Your output should consist of the data, copied exactly.

* * * * * * * * *

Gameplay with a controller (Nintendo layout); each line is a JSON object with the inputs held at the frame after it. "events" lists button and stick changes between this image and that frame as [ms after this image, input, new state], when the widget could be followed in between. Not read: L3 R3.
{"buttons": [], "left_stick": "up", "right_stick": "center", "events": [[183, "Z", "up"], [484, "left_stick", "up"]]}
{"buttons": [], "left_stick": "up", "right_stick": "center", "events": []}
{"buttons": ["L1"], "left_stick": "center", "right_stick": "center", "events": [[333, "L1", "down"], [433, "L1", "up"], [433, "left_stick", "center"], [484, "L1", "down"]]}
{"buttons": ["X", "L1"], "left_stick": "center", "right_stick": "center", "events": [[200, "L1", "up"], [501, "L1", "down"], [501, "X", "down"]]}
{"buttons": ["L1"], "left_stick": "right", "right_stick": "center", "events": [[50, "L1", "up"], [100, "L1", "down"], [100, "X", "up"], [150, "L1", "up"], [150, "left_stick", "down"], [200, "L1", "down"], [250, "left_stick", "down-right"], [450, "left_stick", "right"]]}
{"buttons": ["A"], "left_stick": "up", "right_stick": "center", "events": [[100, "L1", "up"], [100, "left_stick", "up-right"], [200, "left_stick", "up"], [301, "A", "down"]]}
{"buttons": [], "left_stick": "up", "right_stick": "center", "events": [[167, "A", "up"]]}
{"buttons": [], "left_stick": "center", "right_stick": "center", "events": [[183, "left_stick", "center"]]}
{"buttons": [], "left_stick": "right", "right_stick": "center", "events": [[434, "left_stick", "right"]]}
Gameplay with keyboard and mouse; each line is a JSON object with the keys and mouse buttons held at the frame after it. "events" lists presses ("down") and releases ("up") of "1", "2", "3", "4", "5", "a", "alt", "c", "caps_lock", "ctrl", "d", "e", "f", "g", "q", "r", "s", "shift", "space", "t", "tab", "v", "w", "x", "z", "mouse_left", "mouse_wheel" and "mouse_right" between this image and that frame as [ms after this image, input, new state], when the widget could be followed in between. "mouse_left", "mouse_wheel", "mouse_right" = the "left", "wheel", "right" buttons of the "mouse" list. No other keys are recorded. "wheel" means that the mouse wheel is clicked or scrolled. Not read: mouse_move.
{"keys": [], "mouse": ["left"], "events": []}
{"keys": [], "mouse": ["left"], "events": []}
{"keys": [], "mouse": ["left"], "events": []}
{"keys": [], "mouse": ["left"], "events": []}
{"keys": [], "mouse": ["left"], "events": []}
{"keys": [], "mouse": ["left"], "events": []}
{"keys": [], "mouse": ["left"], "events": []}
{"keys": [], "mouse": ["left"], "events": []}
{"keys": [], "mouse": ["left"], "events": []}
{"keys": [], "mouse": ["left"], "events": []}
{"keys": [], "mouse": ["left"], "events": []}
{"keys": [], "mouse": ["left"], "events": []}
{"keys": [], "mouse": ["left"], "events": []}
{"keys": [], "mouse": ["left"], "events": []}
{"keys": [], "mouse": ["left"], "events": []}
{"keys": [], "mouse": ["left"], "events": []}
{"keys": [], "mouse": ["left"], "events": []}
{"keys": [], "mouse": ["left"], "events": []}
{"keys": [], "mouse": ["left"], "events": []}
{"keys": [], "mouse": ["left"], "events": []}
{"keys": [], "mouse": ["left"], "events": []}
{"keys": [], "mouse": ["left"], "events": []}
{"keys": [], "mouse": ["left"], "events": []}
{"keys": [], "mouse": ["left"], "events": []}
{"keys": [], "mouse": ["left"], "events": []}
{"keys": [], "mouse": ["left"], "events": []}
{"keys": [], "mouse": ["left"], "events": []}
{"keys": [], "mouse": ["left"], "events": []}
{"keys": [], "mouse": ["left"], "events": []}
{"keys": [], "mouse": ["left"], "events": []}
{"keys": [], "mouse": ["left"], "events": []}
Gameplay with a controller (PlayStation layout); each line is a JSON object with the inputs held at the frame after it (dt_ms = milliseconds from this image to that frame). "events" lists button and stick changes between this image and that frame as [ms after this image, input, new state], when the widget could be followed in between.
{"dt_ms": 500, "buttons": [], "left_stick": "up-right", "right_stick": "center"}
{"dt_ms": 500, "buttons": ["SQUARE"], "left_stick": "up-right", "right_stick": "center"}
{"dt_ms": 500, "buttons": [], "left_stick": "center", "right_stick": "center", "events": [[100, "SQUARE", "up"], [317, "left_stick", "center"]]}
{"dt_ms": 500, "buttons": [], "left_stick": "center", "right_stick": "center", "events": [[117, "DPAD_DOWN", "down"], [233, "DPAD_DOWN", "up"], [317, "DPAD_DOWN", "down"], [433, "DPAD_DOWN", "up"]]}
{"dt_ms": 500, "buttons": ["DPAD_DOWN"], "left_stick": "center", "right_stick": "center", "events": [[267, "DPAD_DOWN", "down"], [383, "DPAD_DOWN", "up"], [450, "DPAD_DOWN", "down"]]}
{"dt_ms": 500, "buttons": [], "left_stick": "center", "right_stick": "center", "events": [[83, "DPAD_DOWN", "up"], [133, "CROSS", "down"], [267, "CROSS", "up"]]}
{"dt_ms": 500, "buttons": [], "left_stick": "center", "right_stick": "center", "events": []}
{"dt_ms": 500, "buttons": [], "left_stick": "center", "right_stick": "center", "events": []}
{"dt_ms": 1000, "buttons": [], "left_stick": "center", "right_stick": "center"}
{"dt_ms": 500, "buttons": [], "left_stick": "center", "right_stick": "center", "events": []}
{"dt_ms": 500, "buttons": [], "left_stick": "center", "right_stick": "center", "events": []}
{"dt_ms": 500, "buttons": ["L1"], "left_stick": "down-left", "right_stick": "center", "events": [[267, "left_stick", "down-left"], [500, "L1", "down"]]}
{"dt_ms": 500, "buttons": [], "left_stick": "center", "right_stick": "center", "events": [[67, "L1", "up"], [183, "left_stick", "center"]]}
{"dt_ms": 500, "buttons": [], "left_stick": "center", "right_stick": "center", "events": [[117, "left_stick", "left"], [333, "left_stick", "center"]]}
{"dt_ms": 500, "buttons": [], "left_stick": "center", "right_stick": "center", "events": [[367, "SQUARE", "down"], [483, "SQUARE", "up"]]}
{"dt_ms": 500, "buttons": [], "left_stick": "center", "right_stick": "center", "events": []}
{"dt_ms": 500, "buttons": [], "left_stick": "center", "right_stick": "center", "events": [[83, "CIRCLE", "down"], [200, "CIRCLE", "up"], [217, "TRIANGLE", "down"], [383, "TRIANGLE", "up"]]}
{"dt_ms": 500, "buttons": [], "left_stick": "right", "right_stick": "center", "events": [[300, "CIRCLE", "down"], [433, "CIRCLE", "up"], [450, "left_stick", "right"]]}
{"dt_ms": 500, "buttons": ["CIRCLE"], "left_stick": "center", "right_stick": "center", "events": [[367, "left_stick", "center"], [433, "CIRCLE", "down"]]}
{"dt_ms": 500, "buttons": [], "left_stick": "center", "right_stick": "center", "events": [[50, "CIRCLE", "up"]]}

* * * * * * * * *

» Solution for this exercise:
Gameplay with a controller (Nintendo layout); each line is a JSON object with the inputs held at the frame after it. "events" lists button and stick changes between this image and that frame as [ms after this image, input, new state], when the widget could be followed in between. Not read: L3 R3.
{"buttons": [], "left_stick": "up", "right_stick": "center", "events": [[183, "Z", "up"], [484, "left_stick", "up"]]}
{"buttons": [], "left_stick": "up", "right_stick": "center", "events": []}
{"buttons": ["L1"], "left_stick": "center", "right_stick": "center", "events": [[333, "L1", "down"], [433, "L1", "up"], [433, "left_stick", "center"], [484, "L1", "down"]]}
{"buttons": ["X", "L1"], "left_stick": "center", "right_stick": "center", "events": [[200, "L1", "up"], [501, "L1", "down"], [501, "X", "down"]]}
{"buttons": ["L1"], "left_stick": "right", "right_stick": "center", "events": [[50, "L1", "up"], [100, "L1", "down"], [100, "X", "up"], [150, "L1", "up"], [150, "left_stick", "down"], [200, "L1", "down"], [250, "left_stick", "down-right"], [450, "left_stick", "right"]]}
{"buttons": ["A"], "left_stick": "up", "right_stick": "center", "events": [[100, "L1", "up"], [100, "left_stick", "up-right"], [200, "left_stick", "up"], [301, "A", "down"]]}
{"buttons": [], "left_stick": "up", "right_stick": "center", "events": [[167, "A", "up"]]}
{"buttons": [], "left_stick": "center", "right_stick": "center", "events": [[183, "left_stick", "center"]]}
{"buttons": [], "left_stick": "right", "right_stick": "center", "events": [[434, "left_stick", "right"]]}
Gameplay with keyboard and mouse; each line is a JSON object with the keys and mouse buttons held at the frame after it. "events" lists presses ("down") and releases ("up") of "1", "2", "3", "4", "5", "a", "alt", "c", "caps_lock", "ctrl", "d", "e", "f", "g", "q", "r", "s", "shift", "space", "t", "tab", "v", "w", "x", "z", "mouse_left", "mouse_wheel" and "mouse_right" between this image and that frame as [ms after this image, input, new state], when the widget could be followed in between. "mouse_left", "mouse_wheel", "mouse_right" = the "left", "wheel", "right" buttons of the "mouse" list. No other keys are recorded. "wheel" means that the mouse wheel is clicked or scrolled. Not read: mouse_move.
{"keys": [], "mouse": ["left"], "events": []}
{"keys": [], "mouse": ["left"], "events": []}
{"keys": [], "mouse": ["left"], "events": []}
{"keys": [], "mouse": ["left"], "events": []}
{"keys": [], "mouse": ["left"], "events": []}
{"keys": [], "mouse": ["left"], "events": []}
{"keys": [], "mouse": ["left"], "events": []}
{"keys": [], "mouse": ["left"], "events": []}
{"keys": [], "mouse": ["left"], "events": []}
{"keys": [], "mouse": ["left"], "events": []}
{"keys": [], "mouse": ["left"], "events": []}
{"keys": [], "mouse": ["left"], "events": []}
{"keys": [], "mouse": ["left"], "events": []}
{"keys": [], "mouse": ["left"], "events": []}
{"keys": [], "mouse": ["left"], "events": []}
{"keys": [], "mouse": ["left"], "events": []}
{"keys": [], "mouse": ["left"], "events": []}
{"keys": [], "mouse": ["left"], "events": []}
{"keys": [], "mouse": ["left"], "events": []}
{"keys": [], "mouse": ["left"], "events": []}
{"keys": [], "mouse": ["left"], "events": []}
{"keys": [], "mouse": ["left"], "events": []}
{"keys": [], "mouse": ["left"], "events": []}
{"keys": [], "mouse": ["left"], "events": []}
{"keys": [], "mouse": ["left"], "events": []}
{"keys": [], "mouse": ["left"], "events": []}
{"keys": [], "mouse": ["left"], "events": []}
{"keys": [], "mouse": ["left"], "events": []}
{"keys": [], "mouse": ["left"], "events": []}
{"keys": [], "mouse": ["left"], "events": []}
{"keys": [], "mouse": ["left"], "events": []}
Gameplay with a controller (PlayStation layout); each line is a JSON object with the inputs held at the frame after it (dt_ms = milliseconds from this image to that frame). "events" lists button and stick changes between this image and that frame as [ms after this image, input, new state], when the widget could be followed in between.
{"dt_ms": 500, "buttons": [], "left_stick": "up-right", "right_stick": "center"}
{"dt_ms": 500, "buttons": ["SQUARE"], "left_stick": "up-right", "right_stick": "center"}
{"dt_ms": 500, "buttons": [], "left_stick": "center", "right_stick": "center", "events": [[100, "SQUARE", "up"], [317, "left_stick", "center"]]}
{"dt_ms": 500, "buttons": [], "left_stick": "center", "right_stick": "center", "events": [[117, "DPAD_DOWN", "down"], [233, "DPAD_DOWN", "up"], [317, "DPAD_DOWN", "down"], [433, "DPAD_DOWN", "up"]]}
{"dt_ms": 500, "buttons": ["DPAD_DOWN"], "left_stick": "center", "right_stick": "center", "events": [[267, "DPAD_DOWN", "down"], [383, "DPAD_DOWN", "up"], [450, "DPAD_DOWN", "down"]]}
{"dt_ms": 500, "buttons": [], "left_stick": "center", "right_stick": "center", "events": [[83, "DPAD_DOWN", "up"], [133, "CROSS", "down"], [267, "CROSS", "up"]]}
{"dt_ms": 500, "buttons": [], "left_stick": "center", "right_stick": "center", "events": []}
{"dt_ms": 500, "buttons": [], "left_stick": "center", "right_stick": "center", "events": []}
{"dt_ms": 1000, "buttons": [], "left_stick": "center", "right_stick": "center"}
{"dt_ms": 500, "buttons": [], "left_stick": "center", "right_stick": "center", "events": []}
{"dt_ms": 500, "buttons": [], "left_stick": "center", "right_stick": "center", "events": []}
{"dt_ms": 500, "buttons": ["L1"], "left_stick": "down-left", "right_stick": "center", "events": [[267, "left_stick", "down-left"], [500, "L1", "down"]]}
{"dt_ms": 500, "buttons": [], "left_stick": "center", "right_stick": "center", "events": [[67, "L1", "up"], [183, "left_stick", "center"]]}
{"dt_ms": 500, "buttons": [], "left_stick": "center", "right_stick": "center", "events": [[117, "left_stick", "left"], [333, "left_stick", "center"]]}
{"dt_ms": 500, "buttons": [], "left_stick": "center", "right_stick": "center", "events": [[367, "SQUARE", "down"], [483, "SQUARE", "up"]]}
{"dt_ms": 500, "buttons": [], "left_stick": "center", "right_stick": "center", "events": []}
{"dt_ms": 500, "buttons": [], "left_stick": "center", "right_stick": "center", "events": [[83, "CIRCLE", "down"], [200, "CIRCLE", "up"], [217, "TRIANGLE", "down"], [383, "TRIANGLE", "up"]]}
{"dt_ms": 500, "buttons": [], "left_stick": "right", "right_stick": "center", "events": [[300, "CIRCLE", "down"], [433, "CIRCLE", "up"], [450, "left_stick", "right"]]}
{"dt_ms": 500, "buttons": ["CIRCLE"], "left_stick": "center", "right_stick": "center", "events": [[367, "left_stick", "center"], [433, "CIRCLE", "down"]]}
{"dt_ms": 500, "buttons": [], "left_stick": "center", "right_stick": "center", "events": [[50, "CIRCLE", "up"]]}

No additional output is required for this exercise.